Exercise prompt = Please pull out each line of the entries below that contains the string "DMAA". Case matters.

Data for the task =
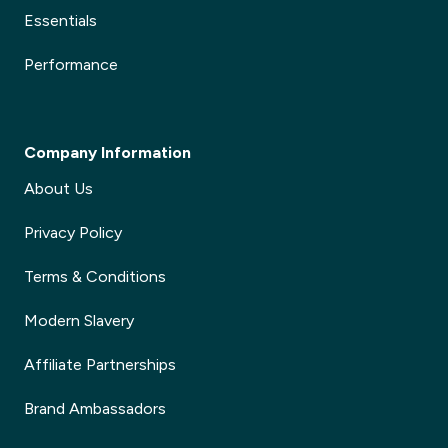
Essentials
Performance
Company Information
About Us
Privacy Policy
Terms & Conditions
Modern Slavery
Affiliate Partnerships
Brand Ambassadors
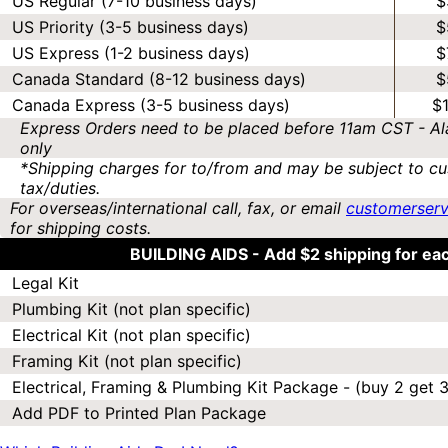
US Regular (7-10 business days)
$
US Priority (3-5 business days)
$
US Express (1-2 business days)
$
Canada Standard (8-12 business days)
$
Canada Express (3-5 business days)
$
Express Orders need to be placed before 11am CST - Al
only
*Shipping charges for to/from and may be subject to cu
tax/duties.
For overseas/international call, fax, or email
customerser
for shipping costs.
BUILDING AIDS -
Add $2 shipping for ea
Legal Kit
Plumbing Kit (not plan specific)
Electrical Kit (not plan specific)
Framing Kit (not plan specific)
Electrical, Framing & Plumbing Kit Package - (buy 2 get 3
Add PDF to Printed Plan Package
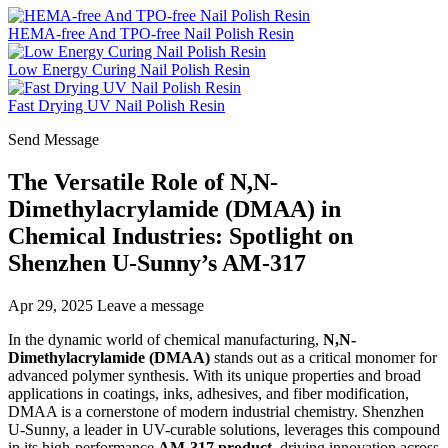
HEMA-free And TPO-free Nail Polish Resin
Low Energy Curing Nail Polish Resin
Fast Drying UV Nail Polish Resin
Send Message
The Versatile Role of N,N-
Dimethylacrylamide (DMAA) in
Chemical Industries: Spotlight on
Shenzhen U-Sunny’s AM-317
Apr 29, 2025
Leave a message
In the dynamic world of chemical manufacturing,
N,N-
Dimethylacrylamide (DMAA)
stands out as a critical monomer for
advanced polymer synthesis. With its unique properties and broad
applications in coatings, inks, adhesives, and fiber modification,
DMAA is a cornerstone of modern industrial chemistry. Shenzhen
U-Sunny, a leader in UV-curable solutions, leverages this compound
in its high-performance
AM-317 product
, driving innovation across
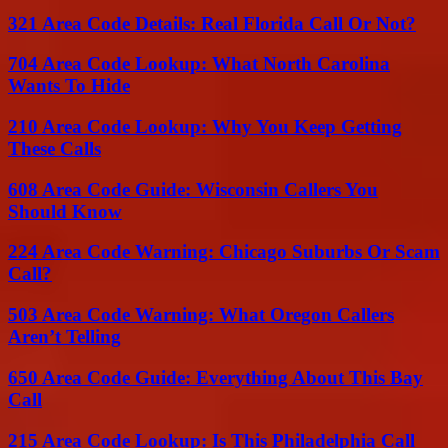
321 Area Code Details: Real Florida Call Or Not?
704 Area Code Lookup: What North Carolina
Wants To Hide
210 Area Code Lookup: Why You Keep Getting
These Calls
608 Area Code Guide: Wisconsin Callers You
Should Know
224 Area Code Warning: Chicago Suburbs Or Scam
Call?
503 Area Code Warning: What Oregon Callers
Aren’t Telling
650 Area Code Guide: Everything About This Bay
Call
215 Area Code Lookup: Is This Philadelphia Call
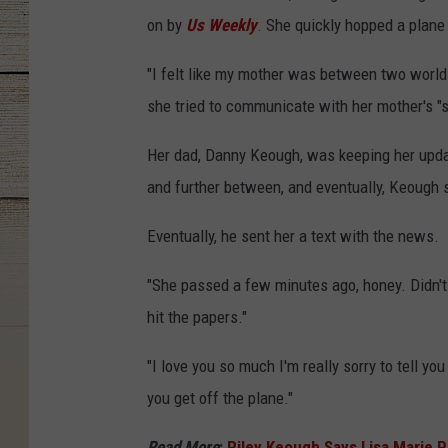
on by
Us Weekly
. She quickly hopped a plane
"I felt like my mother was between two world
she tried to communicate with her mother's "spi
Her dad, Danny Keough, was keeping her upda
and further between, and eventually, Keough 
Eventually, he sent her a text with the news.
"She passed a few minutes ago, honey. Didn't wa
hit the papers."
"I love you so much I'm really sorry to tell yo
you get off the plane."
Read More
:
Riley Keough Says Lisa Marie P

Answer =
Dimethylacrylamide (DMAA) in
Dimethylacrylamide (DMAA)
DMAA is a cornerstone of modern industrial chemistry. Shenzhen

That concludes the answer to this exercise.